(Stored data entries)
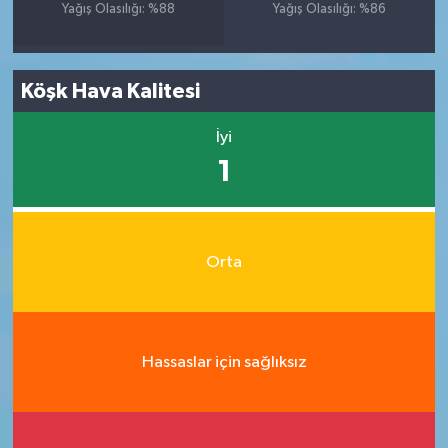
Yağış Olasılığı: %88
Yağış Olasılığı: %86
Köşk Hava Kalitesi
İyi
1
Orta
Hassaslar için sağlıksız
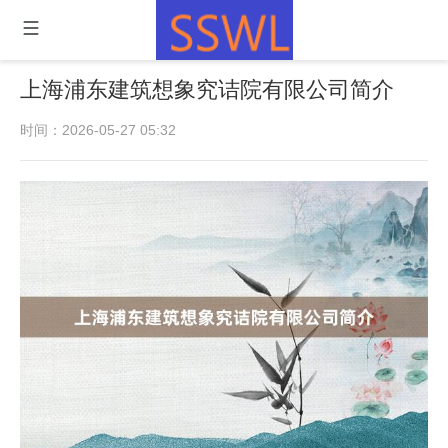
上海浦东建筑想象究诘院有限公司简介
时间：2026-05-27 05:32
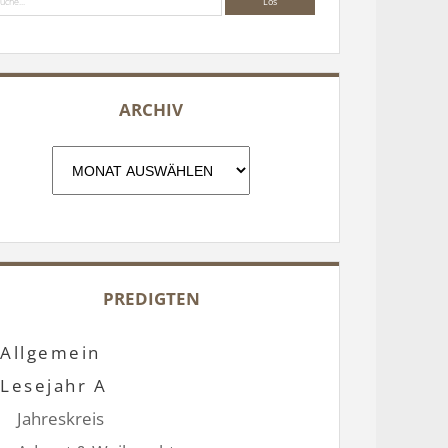
ARCHIV
Archiv
PREDIGTEN
Allgemein
Lesejahr A
Jahreskreis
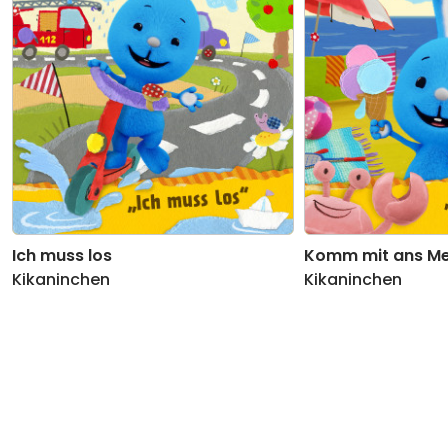
11
Dibedibedob-Stopp
03:04
12
Traurig sein dürfen
02:48
13
Indianertanz
02:12
14
Die Eins (ist meine Lieblingszahl)
01:44
15
Mein Geburtstagslied
03:13
Ich muss los
Komm mit ans M
16
Tschüs KiKANiNCHEN
01:32
Kikaninchen
Kikaninchen
17
Christians Weihnachtswartelied
02:11
18
KiKANiNCHEN-Weihnachtslied
01:32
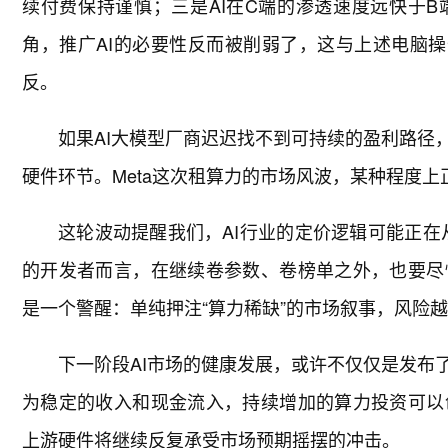
续付费保持谨慎；三是AI在C端的渗透速度远快于B
角，推广AI的必要性反而被削弱了，这与上述电脑操
反。
如果AI大模型厂商迟迟找不到可持续的盈利路径
硬件环节。Meta这次租算力的市场风波，某种程度
这轮波动提醒我们，AI行业的定价逻辑可能正在从
的开发者而言，在继续卷参数、卷榜单之外，也要尽
是一个警醒：单纯押注“算力稀缺”的市场叙事，风险
下一阶段AI市场的健康发展，或许不仅仅是发布
为稳定的收入和现金流入，持续增加的算力投资可以
上游硬件将继续反复承受市场预期摇摆的冲击。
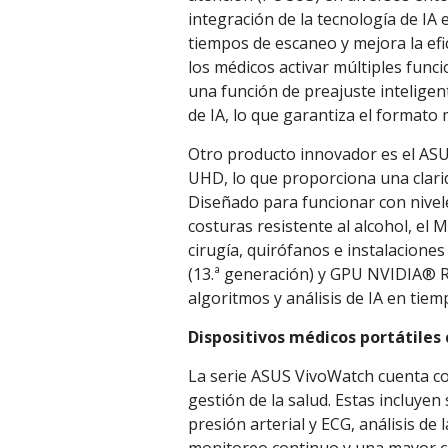
integración de la tecnología de IA
tiempos de escaneo y mejora la efi
los médicos activar múltiples func
una función de preajuste inteligen
de IA, lo que garantiza el formato 
Otro producto innovador es el AS
UHD, lo que proporciona una clarid
Diseñado para funcionar con nivele
costuras resistente al alcohol, el
cirugía, quirófanos e instalacion
(13.ª generación) y GPU NVIDIA® 
algoritmos y análisis de IA en tiemp
Dispositivos médicos portátiles
La serie ASUS VivoWatch cuenta c
gestión de la salud. Estas incluy
presión arterial y ECG, análisis de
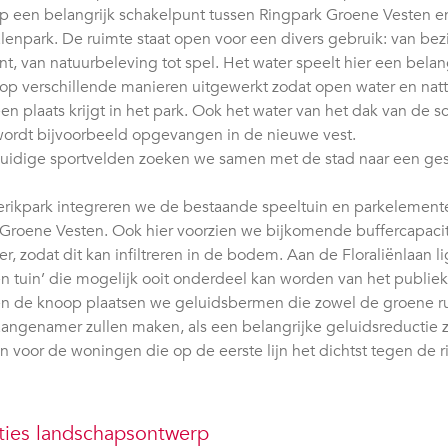
 een belangrijk schakelpunt tussen Ringpark Groene Vesten e
enpark. De ruimte staat open voor een divers gebruik: van bez
, van natuurbeleving tot spel. Het water speelt hier een belang
op verschillende manieren uitgewerkt zodat open water en natt
een plaats krijgt in het park. Ook het water van het dak van de s
ordt bijvoorbeeld opgevangen in de nieuwe vest.
uidige sportvelden zoeken we samen met de stad naar een ges
rikpark integreren we de bestaande speeltuin en parkelemente
Groene Vesten. Ook hier voorzien we bijkomende buffercapacit
r, zodat dit kan infiltreren in de bodem. Aan de Floraliënlaan li
n tuin’ die mogelijk ooit onderdeel kan worden van het publiek
n de knoop plaatsen we geluidsbermen die zowel de groene r
angenamer zullen maken, als een belangrijke geluidsreductie z
 voor de woningen die op de eerste lijn het dichtst tegen de r
ties landschapsontwerp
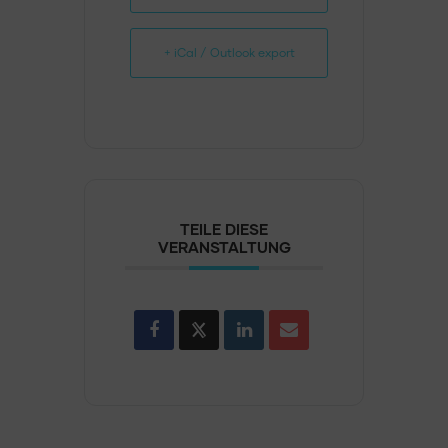
+ iCal / Outlook export
TEILE DIESE
VERANSTALTUNG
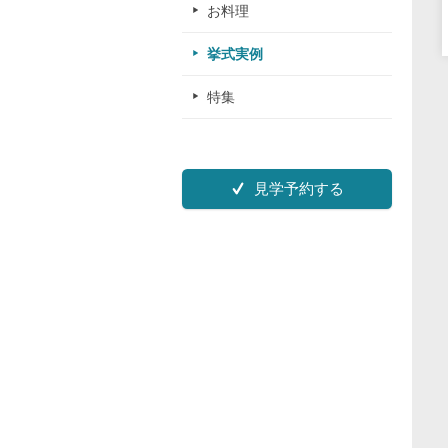
お料理
挙式実例
特集
見学予約する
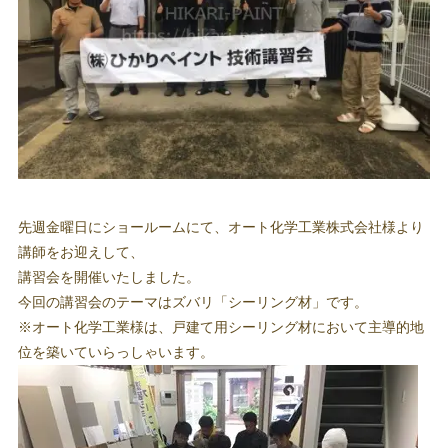
先週金曜日にショールームにて、オート化学工業株式会社様より
講師をお迎えして、
講習会を開催いたしました。
今回の講習会のテーマはズバリ「シーリング材」です。
※オート化学工業様は、戸建て用シーリング材において主導的地
位を築いていらっしゃいます。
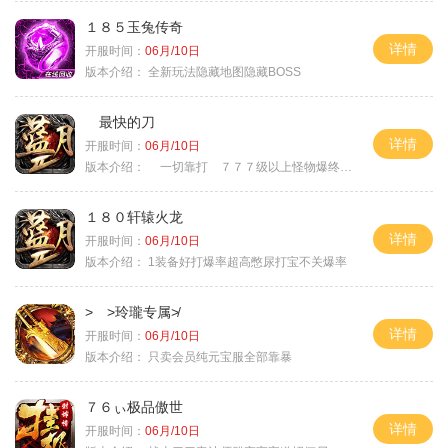
１８５玉兔传奇
详情
开服时间：
06月/10日
版本介绍：
全新玩法隐藏地图隐藏BOSS
最快的刀
详情
开服时间：
06月/10日
版本介绍：
一切靠打 ７７７级以上怪物爆终极
１８０轩辕火龙
详情
开服时间：
06月/10日
版本介绍：
1装备好打爆率超高憋尿打宝不关爆率
> >玲瓏专属≯
详情
开服时间：
06月/10日
版本介绍：
只卖会员纯元宝服全部靠暴
７６ぃ极品傲世
详情
开服时间：
06月/10日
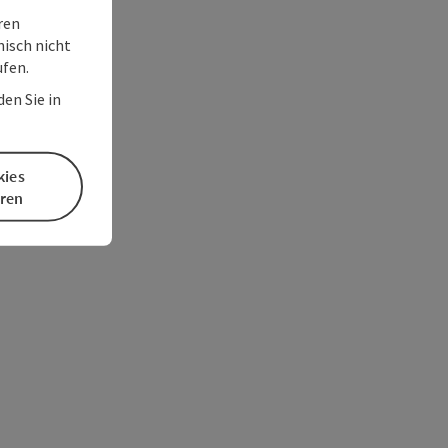
ren
nisch nicht
ufen.
en Sie in
kies
eren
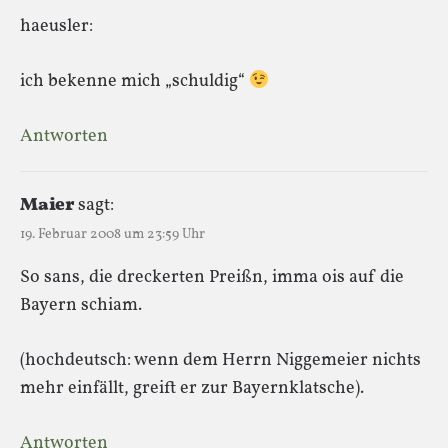
haeusler:
ich bekenne mich „schuldig“
Antworten
Maier
sagt:
19. Februar 2008 um 23:59 Uhr
So sans, die dreckerten Preißn, imma ois auf die
Bayern schiam.
(hochdeutsch: wenn dem Herrn Niggemeier nichts
mehr einfällt, greift er zur Bayernklatsche).
Antworten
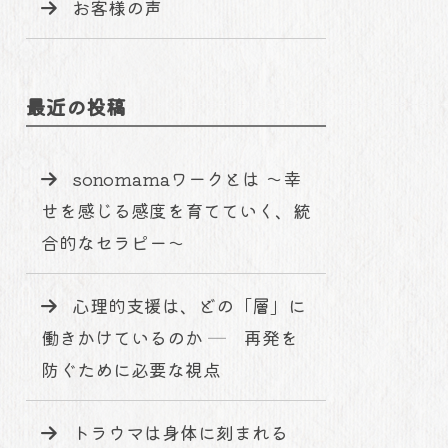
お客様の声
最近の投稿
sonomamaワークとは 〜幸
せを感じる感度を育てていく、統
合的なセラピー〜
心理的支援は、どの「層」に
働きかけているのか ─ 再発を
防ぐために必要な視点
トラウマは身体に刻まれる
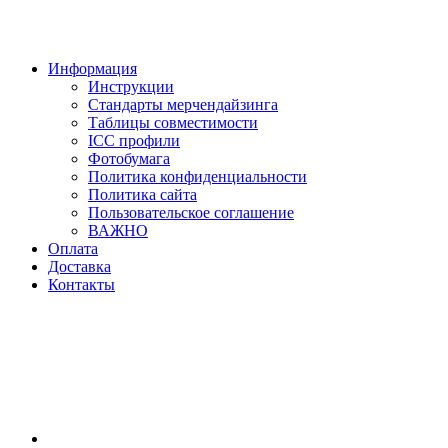
Информация
Инструкции
Стандарты мерчендайзинга
Таблицы совместимости
ICC профили
Фотобумага
Политика конфиденциальности
Политика сайта
Пользовательское соглашение
ВАЖНО
Оплата
Доставка
Контакты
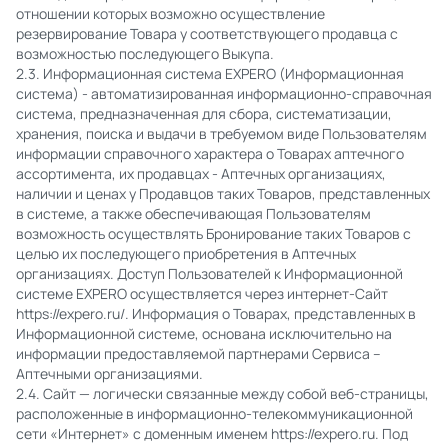
отношении которых возможно осуществление
резервирование Товара у соответствующего продавца с
возможностью последующего Выкупа.
2.3. Информационная система EXPERO (Информационная
система) - автоматизированная информационно-справочная
система, предназначенная для сбора, систематизации,
хранения, поиска и выдачи в требуемом виде Пользователям
информации справочного характера о Товарах аптечного
ассортимента, их продавцах - Аптечных организациях,
наличии и ценах у Продавцов таких Товаров, представленных
в системе, а также обеспечивающая Пользователям
возможность осуществлять Бронирование таких Товаров с
целью их последующего приобретения в Аптечных
организациях. Доступ Пользователей к Информационной
системе EXPERO осуществляется через интернет-Сайт
https://expero.ru/. Информация о Товарах, представленных в
Информационной системе, основана исключительно на
информации предоставляемой партнерами Сервиса –
Аптечными организациями.
2.4. Сайт — логически связанные между собой веб-страницы,
расположенные в информационно-телекоммуникационной
сети «Интернет» с доменным именем https://expero.ru. Под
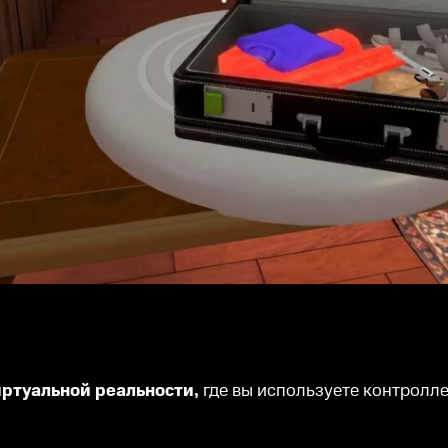
иртуальной реальности,
где вы используете контролле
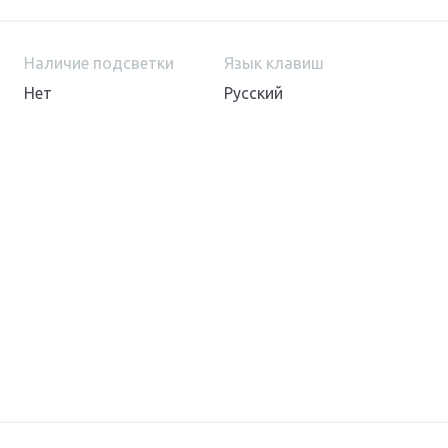
Наличие подсветки
Язык клавиш
Нет
Русский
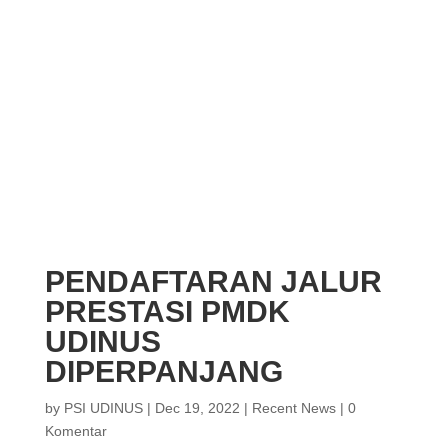
PENDAFTARAN JALUR
PRESTASI PMDK
UDINUS
DIPERPANJANG
by
PSI UDINUS
|
Dec 19, 2022
|
Recent News
|
0
Komentar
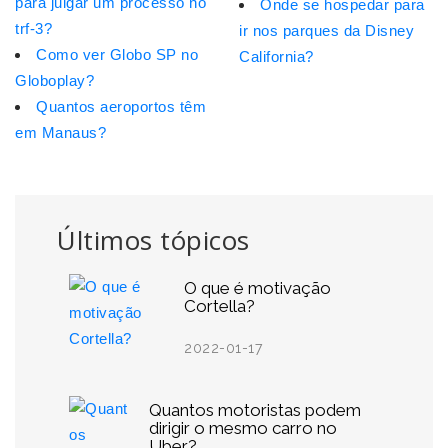
para julgar um processo no
Onde se hospedar para
trf-3?
ir nos parques da Disney
Como ver Globo SP no
California?
Globoplay?
Quantos aeroportos têm
em Manaus?
Últimos tópicos
O que é motivação
Cortella?
2022-01-17
Quantos motoristas podem
dirigir o mesmo carro no
Uber?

◆ Exercise aim: Based on the records above, how many lines hold the string "análisis"? Answer with the number by itself.

◆ Response for this exercise: 2